POST/GET/PATCH/DELETE /v1/merchants/fiat-destinations now accept API keys (previously dashboard-only). Use the new fiat_destinations_read / fiat_destinations_write scopes — create a key with the Fiat Destinations scope group under Dashboard → API Keys.

POST /v1/wallets/whitelist/bulk now accepts an optional usageContexts array applied to every address in the batch (defaults to ["WITHDRAWAL"] for back-compat). Send ["WITHDRAWAL", "PAYOUT"] to make addresses immediately payout-eligible without per-entry PATCHing.

All /v1/wallets/whitelist endpoints now accept API keys with the new wallets_read (list) / wallets_write (mutations) scopes — same DualAuthGuard pattern as payouts and withdrawals. Newly added addresses keep the 24-hour security cooldown before they can receive a withdrawal.

Replace the usageContexts of an existing whitelist entry — for example to widen a WITHDRAWAL-only address to also accept PAYOUT — without restarting the 24-hour cooldown.

Three additional dispute lifecycle events are now subscribable: dispute.resolved, dispute.rejected, dispute.escalated.

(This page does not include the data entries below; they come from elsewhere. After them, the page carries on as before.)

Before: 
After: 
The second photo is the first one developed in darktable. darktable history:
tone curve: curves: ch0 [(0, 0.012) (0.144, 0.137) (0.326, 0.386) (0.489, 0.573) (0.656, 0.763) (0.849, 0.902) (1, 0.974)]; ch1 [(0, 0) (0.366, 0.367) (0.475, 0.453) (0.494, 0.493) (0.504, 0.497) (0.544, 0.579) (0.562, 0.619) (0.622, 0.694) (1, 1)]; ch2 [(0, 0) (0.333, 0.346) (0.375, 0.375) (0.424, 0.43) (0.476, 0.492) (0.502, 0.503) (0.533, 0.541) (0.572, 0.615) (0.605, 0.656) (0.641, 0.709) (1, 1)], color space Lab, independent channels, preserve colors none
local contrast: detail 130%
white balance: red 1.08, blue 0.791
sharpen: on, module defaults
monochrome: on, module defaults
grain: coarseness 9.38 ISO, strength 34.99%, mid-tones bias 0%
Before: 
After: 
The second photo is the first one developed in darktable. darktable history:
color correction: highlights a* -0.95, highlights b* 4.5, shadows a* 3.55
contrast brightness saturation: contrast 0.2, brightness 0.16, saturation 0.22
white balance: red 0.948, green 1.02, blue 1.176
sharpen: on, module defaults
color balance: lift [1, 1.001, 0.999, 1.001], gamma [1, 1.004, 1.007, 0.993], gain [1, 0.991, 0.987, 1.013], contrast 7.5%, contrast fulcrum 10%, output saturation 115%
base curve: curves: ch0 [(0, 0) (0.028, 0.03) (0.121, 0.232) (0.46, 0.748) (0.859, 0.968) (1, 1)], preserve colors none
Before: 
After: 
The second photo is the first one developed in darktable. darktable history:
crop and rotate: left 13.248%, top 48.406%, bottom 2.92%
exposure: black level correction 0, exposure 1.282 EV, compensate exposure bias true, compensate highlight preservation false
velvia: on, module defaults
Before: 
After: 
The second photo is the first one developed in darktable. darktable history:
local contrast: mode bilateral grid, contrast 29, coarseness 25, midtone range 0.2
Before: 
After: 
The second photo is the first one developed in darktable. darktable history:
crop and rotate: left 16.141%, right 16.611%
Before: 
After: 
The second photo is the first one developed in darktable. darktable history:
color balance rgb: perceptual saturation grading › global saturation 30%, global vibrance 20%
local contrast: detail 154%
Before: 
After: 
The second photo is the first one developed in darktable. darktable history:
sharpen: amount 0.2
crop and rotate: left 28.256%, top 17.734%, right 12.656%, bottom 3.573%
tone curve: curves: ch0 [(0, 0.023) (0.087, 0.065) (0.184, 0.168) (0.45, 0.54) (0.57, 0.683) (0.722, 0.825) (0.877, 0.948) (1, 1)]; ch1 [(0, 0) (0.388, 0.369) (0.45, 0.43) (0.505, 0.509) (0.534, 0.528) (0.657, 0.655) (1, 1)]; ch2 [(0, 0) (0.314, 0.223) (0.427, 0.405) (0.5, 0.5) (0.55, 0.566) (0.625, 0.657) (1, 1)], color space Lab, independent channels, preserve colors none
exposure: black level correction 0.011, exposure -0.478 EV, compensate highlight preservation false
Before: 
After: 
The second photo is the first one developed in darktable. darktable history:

The full canonical event list is documented in the Webhooks section of this portal — subscribe only to events listed there to avoid silent no-ops.

Requests with an unknown currency code now return a 400 with a structured VALIDATION_ERROR payload, matching the rest of the API. No change for valid currency codes (USDT_TRC20, XOF).

GET /v1/merchant/usage/rate-limit and /v1/merchant/usage/limits now accept API keys with the analytics_read scope, so programmatic merchants can monitor their own quotas.

dev.zyndpay.io is now the canonical home for API docs, SDK guides, webhook signature examples, and the error code catalog. Swagger remains the OpenAPI source of truth and is mirrored into the API reference section.

Endpoints now enforce abuse-protection quotas (issue #198). Exceeding a quota returns RATE_LIMITED with a Retry-After header.

dispute.opened and dispute.escalated webhook events added (issue #200).

Upstream compliance calls now fail closed (issue #240). Expect COMPLIANCE_HOLD rather than a silent pass when Chainalysis is degraded.

GET /v1/invoices/:id/pdf returns a signed, printable invoice (issue #197).